**** Data for analysis ****

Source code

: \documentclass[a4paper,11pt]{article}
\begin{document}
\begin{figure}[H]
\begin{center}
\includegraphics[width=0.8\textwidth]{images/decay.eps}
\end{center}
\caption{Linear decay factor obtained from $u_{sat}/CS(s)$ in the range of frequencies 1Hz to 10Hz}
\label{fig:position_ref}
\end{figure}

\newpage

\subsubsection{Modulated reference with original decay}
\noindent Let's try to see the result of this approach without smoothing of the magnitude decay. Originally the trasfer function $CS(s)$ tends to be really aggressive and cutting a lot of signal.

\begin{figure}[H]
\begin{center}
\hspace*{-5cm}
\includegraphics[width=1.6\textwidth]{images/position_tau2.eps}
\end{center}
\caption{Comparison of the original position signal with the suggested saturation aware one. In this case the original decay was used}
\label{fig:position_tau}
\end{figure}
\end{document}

****

# Requirement
Transcribe the data exactly.

# Problem solution
Source code

: \documentclass[a4paper,11pt]{article}
\begin{document}
\begin{figure}[H]
\begin{center}
\includegraphics[width=0.8\textwidth]{images/decay.eps}
\end{center}
\caption{Linear decay factor obtained from $u_{sat}/CS(s)$ in the range of frequencies 1Hz to 10Hz}
\label{fig:position_ref}
\end{figure}

\newpage

\subsubsection{Modulated reference with original decay}
\noindent Let's try to see the result of this approach without smoothing of the magnitude decay. Originally the trasfer function $CS(s)$ tends to be really aggressive and cutting a lot of signal.

\begin{figure}[H]
\begin{center}
\hspace*{-5cm}
\includegraphics[width=1.6\textwidth]{images/position_tau2.eps}
\end{center}
\caption{Comparison of the original position signal with the suggested saturation aware one. In this case the original decay was used}
\label{fig:position_tau}
\end{figure}
\end{document}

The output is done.